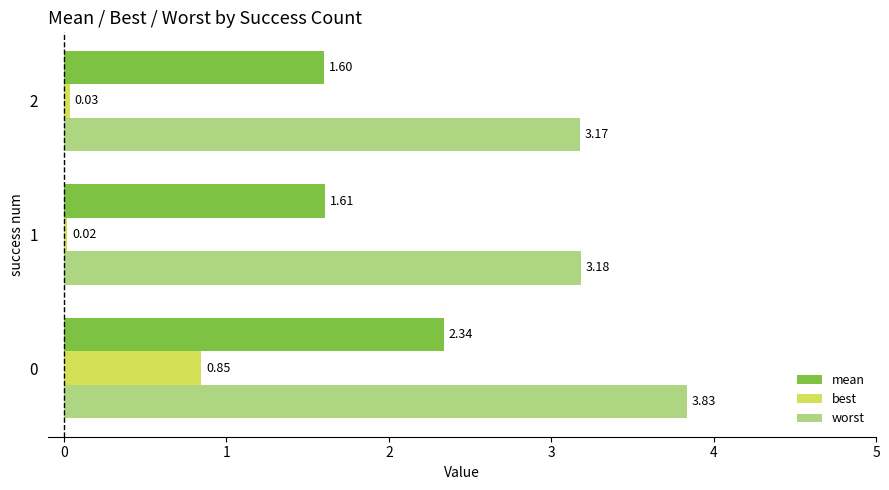

Count the number of data series in this chart.

3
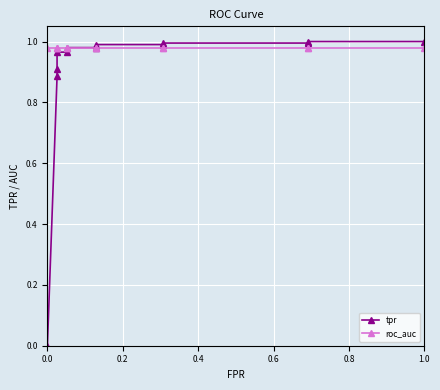

How many lines are shown in the chart?

2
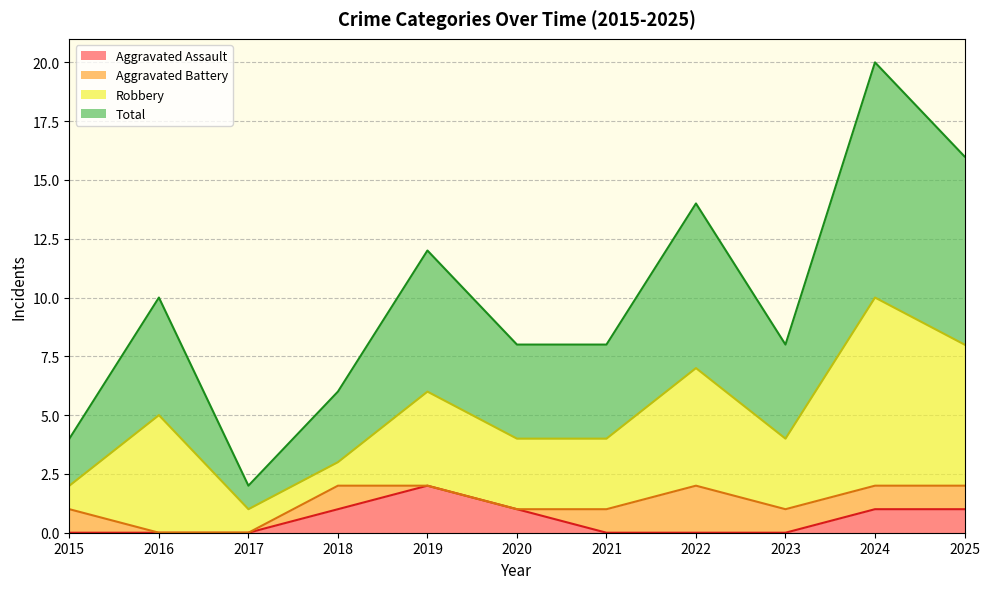

What is the difference between the highest and lowest values at 2018?

2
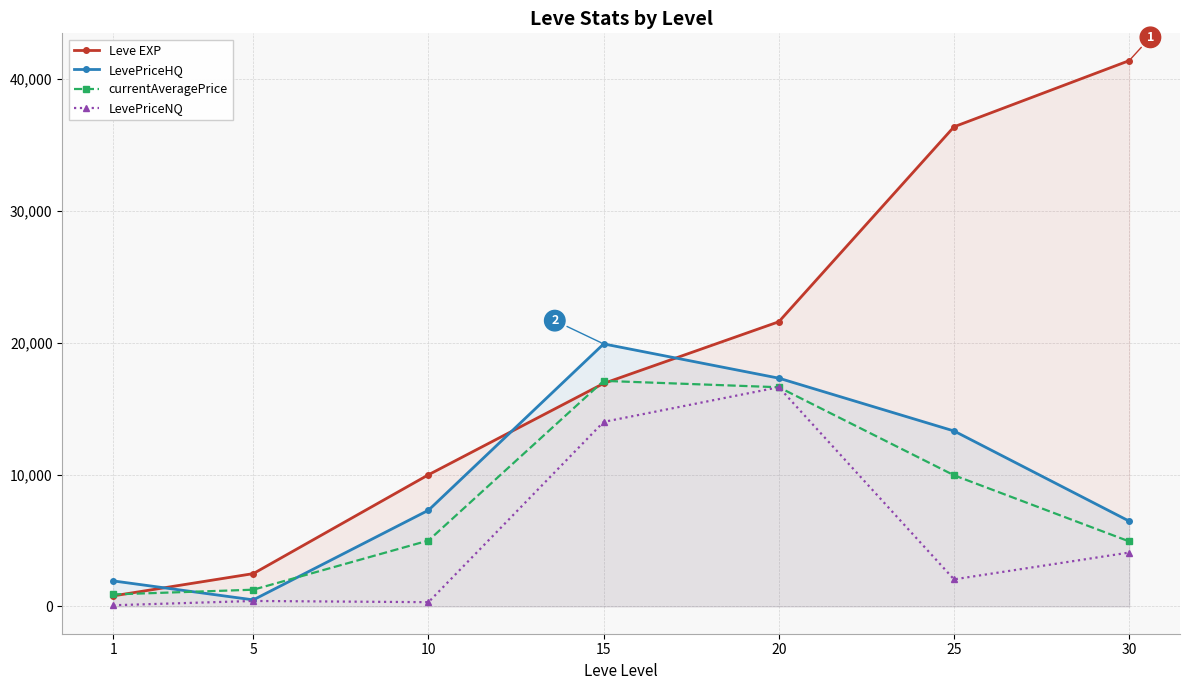

How many interior local peaks does the LevePriceNQ series have?

2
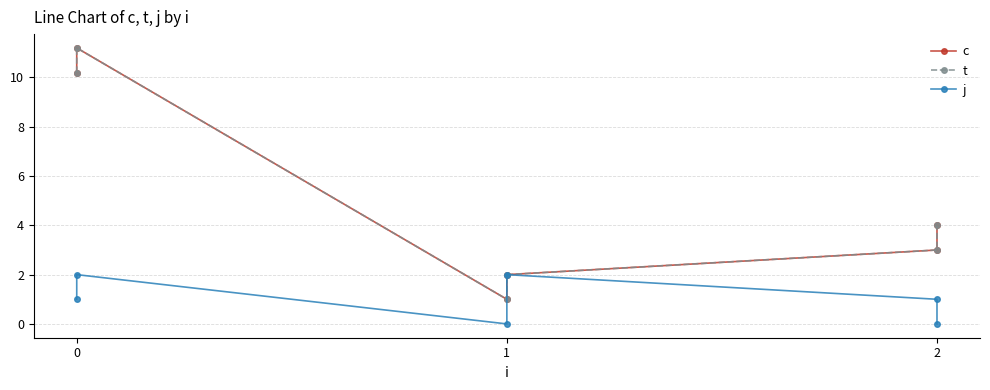

Does the chart have visible grid lines?

Yes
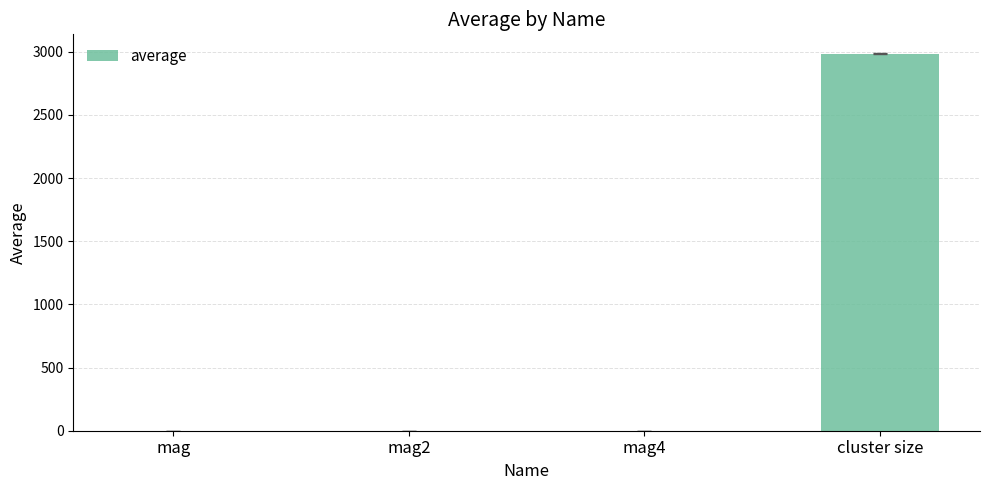

Reading left to right, what are all the values shown in this chart?

mag=1.0	mag2=1.0	mag4=1.0	cluster size=2984.3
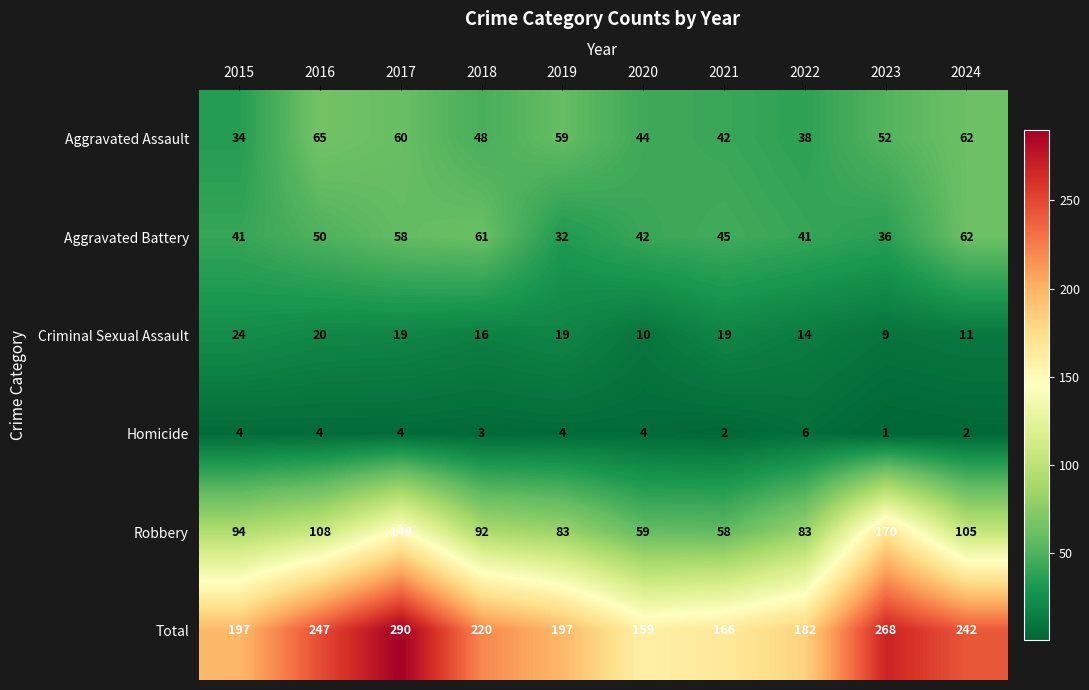

Rank the series at 2019 from highest to lowest value.

Total, Robbery, Aggravated Assault, Aggravated Battery, Criminal Sexual Assault, Homicide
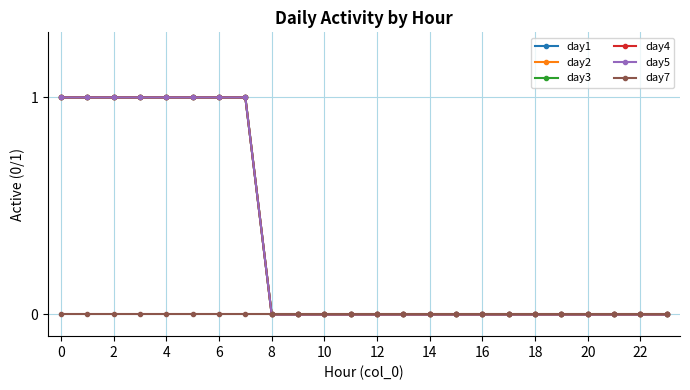

Is this an area chart (filled region under the line)?

No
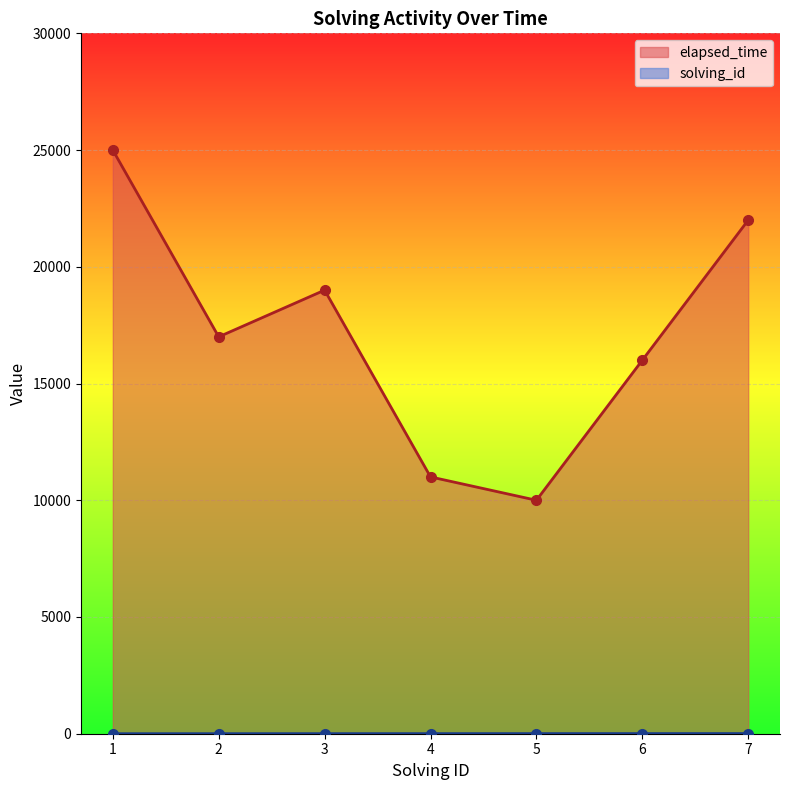

Read the elapsed_time value at 2, to the nearest 10.

17000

---*---

WHAT TO DO → Can you duplicate all of the material above word for word, line by line, leaving out the pictures?

RESULT FOR THIS TASK →
Count the number of data series in this chart.

3

How many lines are shown in the chart?

2

What is the difference between the highest and lowest values at 2018?

2

How many interior local peaks does the LevePriceNQ series have?

2

Does the chart have visible grid lines?

Yes

Reading left to right, what are all the values shown in this chart?

mag=1.0	mag2=1.0	mag4=1.0	cluster size=2984.3

Rank the series at 2019 from highest to lowest value.

Total, Robbery, Aggravated Assault, Aggravated Battery, Criminal Sexual Assault, Homicide

Is this an area chart (filled region under the line)?

No

Read the elapsed_time value at 2, to the nearest 10.

17000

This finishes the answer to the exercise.